Airports also tend to have jobs that require physical labor, and where language skills are not as large a barrier, Arcot said. Many of the jobs start at $15 an hour, she said.

“Where you can place them is limited,” she said. But she also sees higher retention rates because those workers are “not trying to go and work at three different employers.”

Those who speak languages other than English can do well in jobs such as loading snack carts for in-flight catering and janitorial work, especially working on teams together, she said.

Those with English language skills can qualify for customer service roles, according to Arcot.

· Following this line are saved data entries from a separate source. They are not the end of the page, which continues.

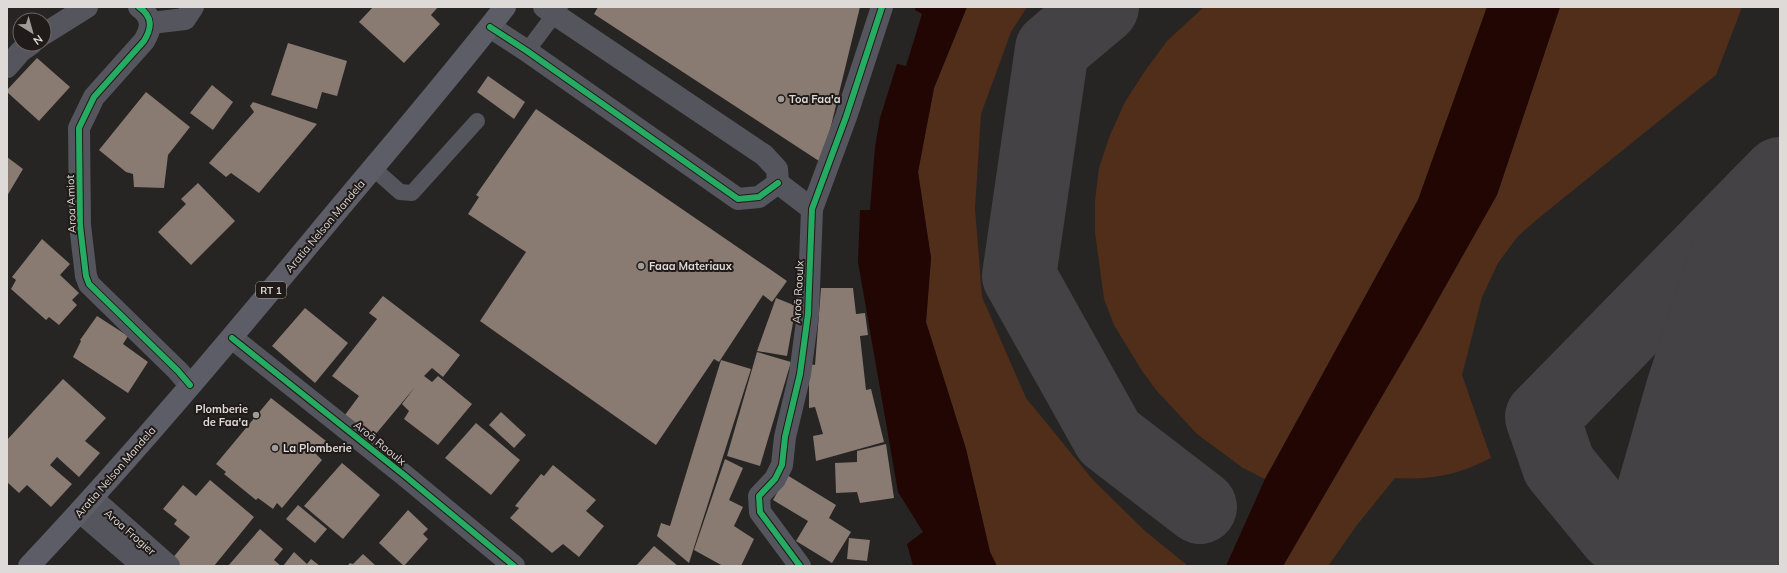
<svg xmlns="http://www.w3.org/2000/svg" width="1787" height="573" viewBox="0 0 1787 573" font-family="Mulish,sans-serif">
<rect width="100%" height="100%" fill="#272523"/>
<g fill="#512e19">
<path d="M967,7H1027L1011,32L981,114L975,208L982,297L1026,398L1093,480L1145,531L1188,566H997L990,552L966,449L926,322L931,258L918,172L934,88Z"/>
<path d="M1204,7H1487L1418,200L1265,479L1243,468L1197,434L1157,391L1142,371L1114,325L1104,299L1095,232V201L1099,168L1110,135L1125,102L1145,71L1167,41Z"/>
<path d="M1560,7H1742L1716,75L1540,217L1518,236L1498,263L1482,297L1462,375L1491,458C1457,475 1433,480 1395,478L1357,525L1328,566H1283L1497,195Z"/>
</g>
<g fill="#210603">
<path d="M915,7H967L934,88L918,172L931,258L926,322L966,449L990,552L997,566H913L907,544L923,532L898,492L858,262L860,210H870L875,147L880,118L897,64L906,66L922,14L915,10Z"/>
<path d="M1487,7H1560L1497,195L1422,328L1283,566H1226L1265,479L1418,200Z"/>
</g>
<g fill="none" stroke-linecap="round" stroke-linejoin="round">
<g stroke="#444244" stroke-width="74">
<path d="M1102,7L1052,49L1019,276L1109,437L1200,507"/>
<path d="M1780,174L1542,417L1559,466L1615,534L1664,555L1736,549L1780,519"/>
</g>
<path stroke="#444244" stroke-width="185" d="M1690,566L1736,405L1780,273"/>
</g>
<g fill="#897a72">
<path d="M373,7H438L431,15L440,24L404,63L359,22Z"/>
<path d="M598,7H860L822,163L594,14Z"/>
<path d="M288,43L347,61L337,96L322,92L317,109L271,95Z"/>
<path d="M37,58L70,87L39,121L7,92V90Z"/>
<path d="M488,76L525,102L514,119L477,92Z"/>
<path d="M212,85L233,102L213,130L190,113Z"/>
<path d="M146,92L190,127L168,155L164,188L134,187L133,174L126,172L99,150Z"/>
<path d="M253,102L317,124L259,193L231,173L226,177L209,163L254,112L250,106Z"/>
<path d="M536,109L787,281L772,302L763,295L719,362L714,359L656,445L480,321L526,252L468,214L479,197L476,195Z"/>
<path d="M7,157L23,169L7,196Z"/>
<path d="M198,183L235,221L191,265L158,232L186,204L181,199Z"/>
<path d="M42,239L70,264L60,275L79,293L72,300L77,305L59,325L49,317L46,320L11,289L16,280L12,277Z"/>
<path d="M821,288H853L856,314L865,313L868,335L860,336L866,390L871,389L884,442L816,461L813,436L823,434L815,407L809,408V364L815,365Z"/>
<path d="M383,296L460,355L443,377L432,368L424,376L432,382L438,376L472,404L438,445L404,419L409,411L402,404L415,387L370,441L342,419L359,396L332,376L377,319L369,313Z"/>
<path d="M776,298L796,306L787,356L757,351Z"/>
<path d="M305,308L348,343L315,383L272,346Z"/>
<path d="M97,316L128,336L123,344L148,362L128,393L73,357L81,341L80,340Z"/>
<path d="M757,352L791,362L760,466L727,456Z"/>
<path d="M721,360L751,369L689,563L657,536L661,523L670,526Z"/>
<path d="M63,379L106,418L85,441L100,453L79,477L57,457L50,465L72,484L51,507L27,485L19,493L7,482V440Z"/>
<path d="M271,398L326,441L316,454L322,460L282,508L277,503L273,509L258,498L256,500L224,474L226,472L216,464Z"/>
<path d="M501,412L526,435L514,448L489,425Z"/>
<path d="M476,423L520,460L491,495L445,458Z"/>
<path d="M886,444L894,498L860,503L857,492L836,493L835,463L857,462V451Z"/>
<path d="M725,459L743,468L729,500L743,507L734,526L754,539L741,566H723L694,550Z"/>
<path d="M342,463L380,495L343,539L304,506Z"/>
<path d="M553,465L596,500L586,511L604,526L579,557L563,544L552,553L510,518L519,508L515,506L541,474L544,476Z"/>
<path d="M787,475L836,505L829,518L851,532L832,563L796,541L808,521L773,500Z"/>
<path d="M210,480L254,517L214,566H179L171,560L190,537L174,524L177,520L163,509L183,485L196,496Z"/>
<path d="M298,505L327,529L315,543L286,519Z"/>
<path d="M408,510L428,529L423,534L428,539L404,566L379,543Z"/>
<path d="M260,529L283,549L274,560L281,566H228Z"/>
<path d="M849,538L870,540L867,561L847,559Z"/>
<path d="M654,546L678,566H636Z"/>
<path d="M294,552L307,564L311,559L320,566H283Z"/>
<path d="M363,554L376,566H347L350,563L353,564Z"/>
</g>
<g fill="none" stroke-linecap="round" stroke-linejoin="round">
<g stroke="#54555d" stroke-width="16">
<path d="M527,51L560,7"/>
<path d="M373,168L400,192L412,193L477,121"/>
</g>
<g stroke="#54555d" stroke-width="22">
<path d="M139,7C153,17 152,28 144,41L94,97L79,128L80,225L86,276L89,284L178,371L190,385"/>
<path d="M544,7L764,155L777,169L778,183"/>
<path d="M151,23L185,19L193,7"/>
<path d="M490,27L527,51L738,199L759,197L778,183"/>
<path d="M44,34L87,7"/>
<path d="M7,67L21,51L31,44"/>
<path d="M778,183L812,209"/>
<path d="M232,338L404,475L514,566"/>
<path d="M92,498L169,566"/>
<path d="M80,512L143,566"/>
<path d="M800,566L760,512L759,496L775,479L782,465L785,437L800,374L808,314L812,209L846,117L882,7"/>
</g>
<path stroke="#5d5d67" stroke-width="22" d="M29,566C129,460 224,347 317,235C380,159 445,84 505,7"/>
<g stroke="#201a18" stroke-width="8">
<g id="cycleway">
<path d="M139,7C153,17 152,28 144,41L94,97L79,128L80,225L86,276L89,284L178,371L190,385"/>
<path d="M490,27L527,51L738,199L759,197L778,183"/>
<path d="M232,338L404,475L514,566"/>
<path d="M800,566L760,512L759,496L775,479L782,465L785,437L800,374L808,314L812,209L846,117L882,7"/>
</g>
</g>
<use href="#cycleway" stroke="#26ab63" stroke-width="6"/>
</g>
<g fill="#9e9b99" stroke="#201a18" stroke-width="1.5">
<circle cx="781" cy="99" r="4"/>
<circle cx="641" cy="266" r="4"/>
<circle cx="256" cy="415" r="4"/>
<circle cx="275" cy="448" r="4"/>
</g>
<g text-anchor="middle" stroke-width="4" stroke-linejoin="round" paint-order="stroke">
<rect fill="#201a18" stroke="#a5a09e" stroke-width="1" x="256" y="282" width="30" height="16" rx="3"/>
<g font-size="10" font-weight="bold" fill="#dedad8">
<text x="271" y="294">RT 1</text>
</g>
<g font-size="11" font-weight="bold" fill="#dedad8" stroke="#201a18" text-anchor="start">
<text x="789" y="103">Toa Faa'a</text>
<text x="649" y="270">Faaa Materiaux</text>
<text x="248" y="413" text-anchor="end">Plomberie<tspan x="248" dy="13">de Faa'a</tspan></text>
<text x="283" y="452">La Plomberie</text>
</g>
<g font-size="11" fill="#dedad8" stroke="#201a18">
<text transform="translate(71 204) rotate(-92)" y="4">Aroa Amiot</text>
<text transform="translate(325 226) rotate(-50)" y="4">Aratia Nelson Mandela</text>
<text transform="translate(798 292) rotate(-87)" y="4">Aroā Raoulx</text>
<text transform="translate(380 443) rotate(39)" y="4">Aroā Raoulx</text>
<text transform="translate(115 472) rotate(-49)" y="4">Aratia Nelson Mandela</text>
<text transform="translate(130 532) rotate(41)" y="4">Aroa Frogier</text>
</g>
</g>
<rect width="1787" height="573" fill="none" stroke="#dedad8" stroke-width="16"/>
<g transform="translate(32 32) rotate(143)"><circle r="19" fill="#201a18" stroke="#6c6765"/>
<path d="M0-3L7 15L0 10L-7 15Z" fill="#9e9b99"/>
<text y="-6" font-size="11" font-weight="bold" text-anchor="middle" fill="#dedad8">N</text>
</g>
</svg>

There may be some restrictions in the kind of work some are comfortable doing, she said. With loading beverage carts, “they may not be comfortable touching liquor,” Arcot said. “Knowing the culture and recognizing what in that culture works and where you can assign them work is important.”

In Atlanta, Arcot said Jalali is a key part of that strategy as a “high-touch recruiter.”

Jalali said with some recruits, they may not speak English, have never used a computer and don’t have an email address. He completes applications for them and helps them set up an email address.

“You’re making these commitments and investments for the long term,” Arcot said.

The long-term goal is for the workers to advance to different jobs, use their language skills, and help with “appealing to a multicultural customer passenger base, which will always be the topography of large international airports,” she said.

Hogai Nassery, CEO of the Afghan American Alliance of Georgia, said upward mobility is important.

“We have some folks who are pretty well educated and speak pretty good English,” Nassery said. “The jobs themselves are great — people need to land on their feet.”

She also said “whatever they’re doing now, I hope it’s geared towards jobs that definitely have some legs.”

Jobs at the airport such as with Unifi are seen as better than work in warehouses, chicken factories and manufacturing plants, said Shaista Amani, program manager at the Afghan American Alliance of Georgia. But she added that workers also need a way to move up, by gaining certified skills such as ServSafe certification for food handling.

But it is difficult for even well-educated Afghan refugees to find professional jobs if they don’t have U.S. job experience or personal connections, she said.

Jalali also said he knows some workers who are highly educated and, like when he first arrived, are starting out all over again.

“We have doctors. … We have a minister,” Jalali said.

“It’s up to you how you want to build your future.”